[Data records]
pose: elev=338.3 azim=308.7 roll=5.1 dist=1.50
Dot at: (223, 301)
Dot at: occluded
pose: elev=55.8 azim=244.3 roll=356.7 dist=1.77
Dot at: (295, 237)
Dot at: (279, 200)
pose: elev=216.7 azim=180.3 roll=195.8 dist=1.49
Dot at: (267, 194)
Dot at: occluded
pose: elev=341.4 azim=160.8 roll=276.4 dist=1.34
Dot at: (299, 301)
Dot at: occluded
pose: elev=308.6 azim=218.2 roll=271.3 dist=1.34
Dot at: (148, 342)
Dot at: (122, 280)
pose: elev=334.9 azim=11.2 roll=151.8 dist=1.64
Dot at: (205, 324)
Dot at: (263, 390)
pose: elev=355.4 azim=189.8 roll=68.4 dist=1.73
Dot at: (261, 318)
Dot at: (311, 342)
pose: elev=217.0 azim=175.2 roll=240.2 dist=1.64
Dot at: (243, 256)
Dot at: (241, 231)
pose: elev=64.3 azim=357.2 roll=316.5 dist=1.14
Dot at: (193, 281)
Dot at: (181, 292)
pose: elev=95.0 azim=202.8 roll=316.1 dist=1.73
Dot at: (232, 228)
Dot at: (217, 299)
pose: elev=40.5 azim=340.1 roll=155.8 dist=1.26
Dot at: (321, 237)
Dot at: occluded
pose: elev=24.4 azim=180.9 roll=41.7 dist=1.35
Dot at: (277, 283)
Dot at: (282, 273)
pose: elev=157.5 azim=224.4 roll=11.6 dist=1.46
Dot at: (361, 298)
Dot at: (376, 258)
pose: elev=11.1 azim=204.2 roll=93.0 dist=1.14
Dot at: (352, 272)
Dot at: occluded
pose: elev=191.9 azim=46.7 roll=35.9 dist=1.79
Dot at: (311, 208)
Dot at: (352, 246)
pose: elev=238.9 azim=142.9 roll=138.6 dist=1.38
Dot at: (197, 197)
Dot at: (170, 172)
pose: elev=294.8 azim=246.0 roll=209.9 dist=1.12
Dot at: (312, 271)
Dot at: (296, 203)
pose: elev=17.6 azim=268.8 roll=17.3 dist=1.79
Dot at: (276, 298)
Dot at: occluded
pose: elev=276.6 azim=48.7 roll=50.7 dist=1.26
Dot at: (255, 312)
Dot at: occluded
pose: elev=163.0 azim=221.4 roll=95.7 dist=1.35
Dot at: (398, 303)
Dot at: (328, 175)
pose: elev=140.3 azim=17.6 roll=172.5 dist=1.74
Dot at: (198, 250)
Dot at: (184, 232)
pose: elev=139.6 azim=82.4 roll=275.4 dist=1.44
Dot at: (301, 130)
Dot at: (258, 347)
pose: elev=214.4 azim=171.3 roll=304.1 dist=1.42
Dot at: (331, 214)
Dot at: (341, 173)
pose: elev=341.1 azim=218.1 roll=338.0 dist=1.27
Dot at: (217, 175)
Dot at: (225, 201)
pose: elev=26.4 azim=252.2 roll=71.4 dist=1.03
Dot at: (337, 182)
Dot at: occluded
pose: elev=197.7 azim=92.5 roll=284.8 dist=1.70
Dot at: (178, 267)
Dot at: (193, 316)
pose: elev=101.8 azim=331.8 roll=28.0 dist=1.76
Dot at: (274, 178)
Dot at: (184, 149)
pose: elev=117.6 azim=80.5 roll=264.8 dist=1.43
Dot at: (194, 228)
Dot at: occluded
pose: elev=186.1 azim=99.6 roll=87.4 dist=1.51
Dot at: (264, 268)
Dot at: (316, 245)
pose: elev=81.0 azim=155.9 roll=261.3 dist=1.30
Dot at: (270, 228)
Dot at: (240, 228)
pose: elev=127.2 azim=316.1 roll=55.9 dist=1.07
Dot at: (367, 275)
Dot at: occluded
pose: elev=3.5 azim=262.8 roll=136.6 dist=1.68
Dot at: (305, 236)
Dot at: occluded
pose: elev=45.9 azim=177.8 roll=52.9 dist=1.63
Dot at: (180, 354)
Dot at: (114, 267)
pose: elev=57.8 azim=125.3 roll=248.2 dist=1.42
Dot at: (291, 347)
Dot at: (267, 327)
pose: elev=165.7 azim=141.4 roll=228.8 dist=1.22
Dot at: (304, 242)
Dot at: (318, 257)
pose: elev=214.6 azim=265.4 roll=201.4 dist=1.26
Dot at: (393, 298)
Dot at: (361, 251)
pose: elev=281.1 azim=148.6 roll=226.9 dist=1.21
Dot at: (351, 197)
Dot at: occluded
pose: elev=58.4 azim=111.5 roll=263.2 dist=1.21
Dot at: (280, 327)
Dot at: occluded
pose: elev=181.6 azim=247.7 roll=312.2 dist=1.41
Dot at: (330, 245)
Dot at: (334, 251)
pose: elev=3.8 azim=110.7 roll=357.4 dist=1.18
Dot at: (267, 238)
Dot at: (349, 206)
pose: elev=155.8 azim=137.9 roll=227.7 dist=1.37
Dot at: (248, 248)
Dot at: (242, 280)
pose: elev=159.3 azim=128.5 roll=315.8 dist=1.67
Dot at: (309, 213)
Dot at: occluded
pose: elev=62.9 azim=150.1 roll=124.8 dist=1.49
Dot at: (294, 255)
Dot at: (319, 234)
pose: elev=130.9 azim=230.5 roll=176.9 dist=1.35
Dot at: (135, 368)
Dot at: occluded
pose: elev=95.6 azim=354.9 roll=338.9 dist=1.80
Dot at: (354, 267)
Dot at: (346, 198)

> **Work required**: Rewrite the items above as a Markdown table with two columns, Row and Line. Put each line in its own numbered row and skip blank lines.

> **Worked solution**:
| Row | Line |
|---|---|
| 1 | pose: elev=338.3 azim=308.7 roll=5.1 dist=1.50 |
| 2 | Dot at: (223, 301) |
| 3 | Dot at: occluded |
| 4 | pose: elev=55.8 azim=244.3 roll=356.7 dist=1.77 |
| 5 | Dot at: (295, 237) |
| 6 | Dot at: (279, 200) |
| 7 | pose: elev=216.7 azim=180.3 roll=195.8 dist=1.49 |
| 8 | Dot at: (267, 194) |
| 9 | Dot at: occluded |
| 10 | pose: elev=341.4 azim=160.8 roll=276.4 dist=1.34 |
| 11 | Dot at: (299, 301) |
| 12 | Dot at: occluded |
| 13 | pose: elev=308.6 azim=218.2 roll=271.3 dist=1.34 |
| 14 | Dot at: (148, 342) |
| 15 | Dot at: (122, 280) |
| 16 | pose: elev=334.9 azim=11.2 roll=151.8 dist=1.64 |
| 17 | Dot at: (205, 324) |
| 18 | Dot at: (263, 390) |
| 19 | pose: elev=355.4 azim=189.8 roll=68.4 dist=1.73 |
| 20 | Dot at: (261, 318) |
| 21 | Dot at: (311, 342) |
| 22 | pose: elev=217.0 azim=175.2 roll=240.2 dist=1.64 |
| 23 | Dot at: (243, 256) |
| 24 | Dot at: (241, 231) |
| 25 | pose: elev=64.3 azim=357.2 roll=316.5 dist=1.14 |
| 26 | Dot at: (193, 281) |
| 27 | Dot at: (181, 292) |
| 28 | pose: elev=95.0 azim=202.8 roll=316.1 dist=1.73 |
| 29 | Dot at: (232, 228) |
| 30 | Dot at: (217, 299) |
| 31 | pose: elev=40.5 azim=340.1 roll=155.8 dist=1.26 |
| 32 | Dot at: (321, 237) |
| 33 | Dot at: occluded |
| 34 | pose: elev=24.4 azim=180.9 roll=41.7 dist=1.35 |
| 35 | Dot at: (277, 283) |
| 36 | Dot at: (282, 273) |
| 37 | pose: elev=157.5 azim=224.4 roll=11.6 dist=1.46 |
| 38 | Dot at: (361, 298) |
| 39 | Dot at: (376, 258) |
| 40 | pose: elev=11.1 azim=204.2 roll=93.0 dist=1.14 |
| 41 | Dot at: (352, 272) |
| 42 | Dot at: occluded |
| 43 | pose: elev=191.9 azim=46.7 roll=35.9 dist=1.79 |
| 44 | Dot at: (311, 208) |
| 45 | Dot at: (352, 246) |
| 46 | pose: elev=238.9 azim=142.9 roll=138.6 dist=1.38 |
| 47 | Dot at: (197, 197) |
| 48 | Dot at: (170, 172) |
| 49 | pose: elev=294.8 azim=246.0 roll=209.9 dist=1.12 |
| 50 | Dot at: (312, 271) |
| 51 | Dot at: (296, 203) |
| 52 | pose: elev=17.6 azim=268.8 roll=17.3 dist=1.79 |
| 53 | Dot at: (276, 298) |
| 54 | Dot at: occluded |
| 55 | pose: elev=276.6 azim=48.7 roll=50.7 dist=1.26 |
| 56 | Dot at: (255, 312) |
| 57 | Dot at: occluded |
| 58 | pose: elev=163.0 azim=221.4 roll=95.7 dist=1.35 |
| 59 | Dot at: (398, 303) |
| 60 | Dot at: (328, 175) |
| 61 | pose: elev=140.3 azim=17.6 roll=172.5 dist=1.74 |
| 62 | Dot at: (198, 250) |
| 63 | Dot at: (184, 232) |
| 64 | pose: elev=139.6 azim=82.4 roll=275.4 dist=1.44 |
| 65 | Dot at: (301, 130) |
| 66 | Dot at: (258, 347) |
| 67 | pose: elev=214.4 azim=171.3 roll=304.1 dist=1.42 |
| 68 | Dot at: (331, 214) |
| 69 | Dot at: (341, 173) |
| 70 | pose: elev=341.1 azim=218.1 roll=338.0 dist=1.27 |
| 71 | Dot at: (217, 175) |
| 72 | Dot at: (225, 201) |
| 73 | pose: elev=26.4 azim=252.2 roll=71.4 dist=1.03 |
| 74 | Dot at: (337, 182) |
| 75 | Dot at: occluded |
| 76 | pose: elev=197.7 azim=92.5 roll=284.8 dist=1.70 |
| 77 | Dot at: (178, 267) |
| 78 | Dot at: (193, 316) |
| 79 | pose: elev=101.8 azim=331.8 roll=28.0 dist=1.76 |
| 80 | Dot at: (274, 178) |
| 81 | Dot at: (184, 149) |
| 82 | pose: elev=117.6 azim=80.5 roll=264.8 dist=1.43 |
| 83 | Dot at: (194, 228) |
| 84 | Dot at: occluded |
| 85 | pose: elev=186.1 azim=99.6 roll=87.4 dist=1.51 |
| 86 | Dot at: (264, 268) |
| 87 | Dot at: (316, 245) |
| 88 | pose: elev=81.0 azim=155.9 roll=261.3 dist=1.30 |
| 89 | Dot at: (270, 228) |
| 90 | Dot at: (240, 228) |
| 91 | pose: elev=127.2 azim=316.1 roll=55.9 dist=1.07 |
| 92 | Dot at: (367, 275) |
| 93 | Dot at: occluded |
| 94 | pose: elev=3.5 azim=262.8 roll=136.6 dist=1.68 |
| 95 | Dot at: (305, 236) |
| 96 | Dot at: occluded |
| 97 | pose: elev=45.9 azim=177.8 roll=52.9 dist=1.63 |
| 98 | Dot at: (180, 354) |
| 99 | Dot at: (114, 267) |
| 100 | pose: elev=57.8 azim=125.3 roll=248.2 dist=1.42 |
| 101 | Dot at: (291, 347) |
| 102 | Dot at: (267, 327) |
| 103 | pose: elev=165.7 azim=141.4 roll=228.8 dist=1.22 |
| 104 | Dot at: (304, 242) |
| 105 | Dot at: (318, 257) |
| 106 | pose: elev=214.6 azim=265.4 roll=201.4 dist=1.26 |
| 107 | Dot at: (393, 298) |
| 108 | Dot at: (361, 251) |
| 109 | pose: elev=281.1 azim=148.6 roll=226.9 dist=1.21 |
| 110 | Dot at: (351, 197) |
| 111 | Dot at: occluded |
| 112 | pose: elev=58.4 azim=111.5 roll=263.2 dist=1.21 |
| 113 | Dot at: (280, 327) |
| 114 | Dot at: occluded |
| 115 | pose: elev=181.6 azim=247.7 roll=312.2 dist=1.41 |
| 116 | Dot at: (330, 245) |
| 117 | Dot at: (334, 251) |
| 118 | pose: elev=3.8 azim=110.7 roll=357.4 dist=1.18 |
| 119 | Dot at: (267, 238) |
| 120 | Dot at: (349, 206) |
| 121 | pose: elev=155.8 azim=137.9 roll=227.7 dist=1.37 |
| 122 | Dot at: (248, 248) |
| 123 | Dot at: (242, 280) |
| 124 | pose: elev=159.3 azim=128.5 roll=315.8 dist=1.67 |
| 125 | Dot at: (309, 213) |
| 126 | Dot at: occluded |
| 127 | pose: elev=62.9 azim=150.1 roll=124.8 dist=1.49 |
| 128 | Dot at: (294, 255) |
| 129 | Dot at: (319, 234) |
| 130 | pose: elev=130.9 azim=230.5 roll=176.9 dist=1.35 |
| 131 | Dot at: (135, 368) |
| 132 | Dot at: occluded |
| 133 | pose: elev=95.6 azim=354.9 roll=338.9 dist=1.80 |
| 134 | Dot at: (354, 267) |
| 135 | Dot at: (346, 198) |